___ Data excerpts

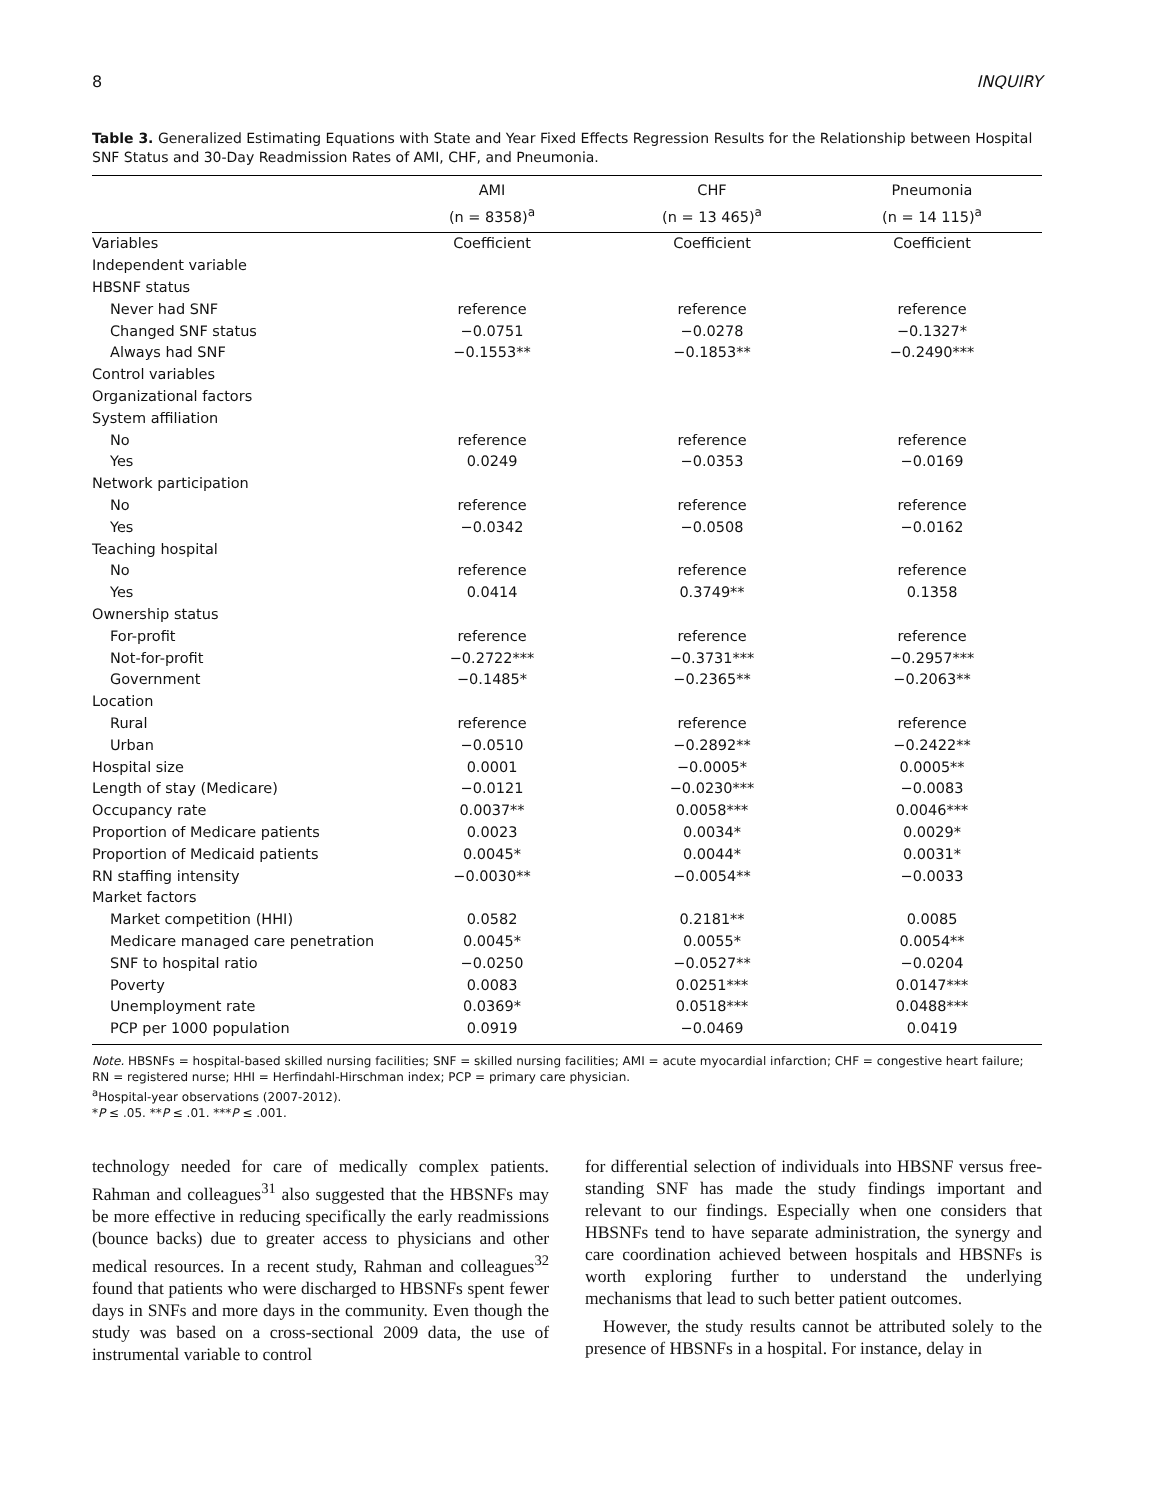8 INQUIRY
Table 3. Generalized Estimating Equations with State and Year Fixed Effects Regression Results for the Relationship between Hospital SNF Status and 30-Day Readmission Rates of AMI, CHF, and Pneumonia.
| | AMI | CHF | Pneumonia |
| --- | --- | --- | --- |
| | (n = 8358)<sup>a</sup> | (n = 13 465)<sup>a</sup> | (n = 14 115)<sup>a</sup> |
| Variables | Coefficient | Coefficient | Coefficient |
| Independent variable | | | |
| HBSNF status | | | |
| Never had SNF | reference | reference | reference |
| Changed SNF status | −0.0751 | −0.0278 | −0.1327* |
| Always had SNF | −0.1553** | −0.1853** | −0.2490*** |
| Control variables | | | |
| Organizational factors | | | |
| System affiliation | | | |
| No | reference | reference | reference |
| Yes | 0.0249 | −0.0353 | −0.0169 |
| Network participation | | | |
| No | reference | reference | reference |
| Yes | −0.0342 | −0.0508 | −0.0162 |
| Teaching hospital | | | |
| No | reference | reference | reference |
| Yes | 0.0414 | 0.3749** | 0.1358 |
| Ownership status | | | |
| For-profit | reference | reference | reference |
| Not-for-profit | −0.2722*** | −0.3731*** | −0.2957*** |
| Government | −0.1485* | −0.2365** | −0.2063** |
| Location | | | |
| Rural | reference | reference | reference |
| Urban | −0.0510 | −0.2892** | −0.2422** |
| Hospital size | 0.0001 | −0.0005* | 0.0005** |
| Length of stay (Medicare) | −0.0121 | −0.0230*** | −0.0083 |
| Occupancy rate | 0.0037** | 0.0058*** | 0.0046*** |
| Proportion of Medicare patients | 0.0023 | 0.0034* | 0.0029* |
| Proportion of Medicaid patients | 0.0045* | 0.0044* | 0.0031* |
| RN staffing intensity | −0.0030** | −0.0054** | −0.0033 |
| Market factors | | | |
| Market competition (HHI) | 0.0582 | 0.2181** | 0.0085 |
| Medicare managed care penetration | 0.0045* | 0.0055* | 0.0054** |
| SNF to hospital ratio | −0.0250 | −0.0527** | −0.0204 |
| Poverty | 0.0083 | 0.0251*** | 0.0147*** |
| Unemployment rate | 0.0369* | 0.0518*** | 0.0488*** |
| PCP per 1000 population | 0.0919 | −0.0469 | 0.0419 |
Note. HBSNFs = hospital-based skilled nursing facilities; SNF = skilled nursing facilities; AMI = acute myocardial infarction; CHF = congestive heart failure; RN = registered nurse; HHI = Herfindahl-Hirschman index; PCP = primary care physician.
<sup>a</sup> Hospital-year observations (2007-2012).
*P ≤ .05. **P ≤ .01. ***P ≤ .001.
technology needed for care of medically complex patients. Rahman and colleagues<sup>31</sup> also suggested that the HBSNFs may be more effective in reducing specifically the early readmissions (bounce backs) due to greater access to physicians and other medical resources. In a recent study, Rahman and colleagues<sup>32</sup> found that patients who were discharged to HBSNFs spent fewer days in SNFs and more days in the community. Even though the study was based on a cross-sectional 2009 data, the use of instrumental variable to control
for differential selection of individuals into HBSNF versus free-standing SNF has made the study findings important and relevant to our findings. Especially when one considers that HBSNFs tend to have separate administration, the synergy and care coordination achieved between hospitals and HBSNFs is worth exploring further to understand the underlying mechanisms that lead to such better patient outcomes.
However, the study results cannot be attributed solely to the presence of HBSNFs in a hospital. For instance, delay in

______

**Problem to solve:** All lines of the entries above where "profit" turns up should be reported.

**Result of the task:**
| For-profit | reference | reference | reference |
| Not-for-profit | −0.2722*** | −0.3731*** | −0.2957*** |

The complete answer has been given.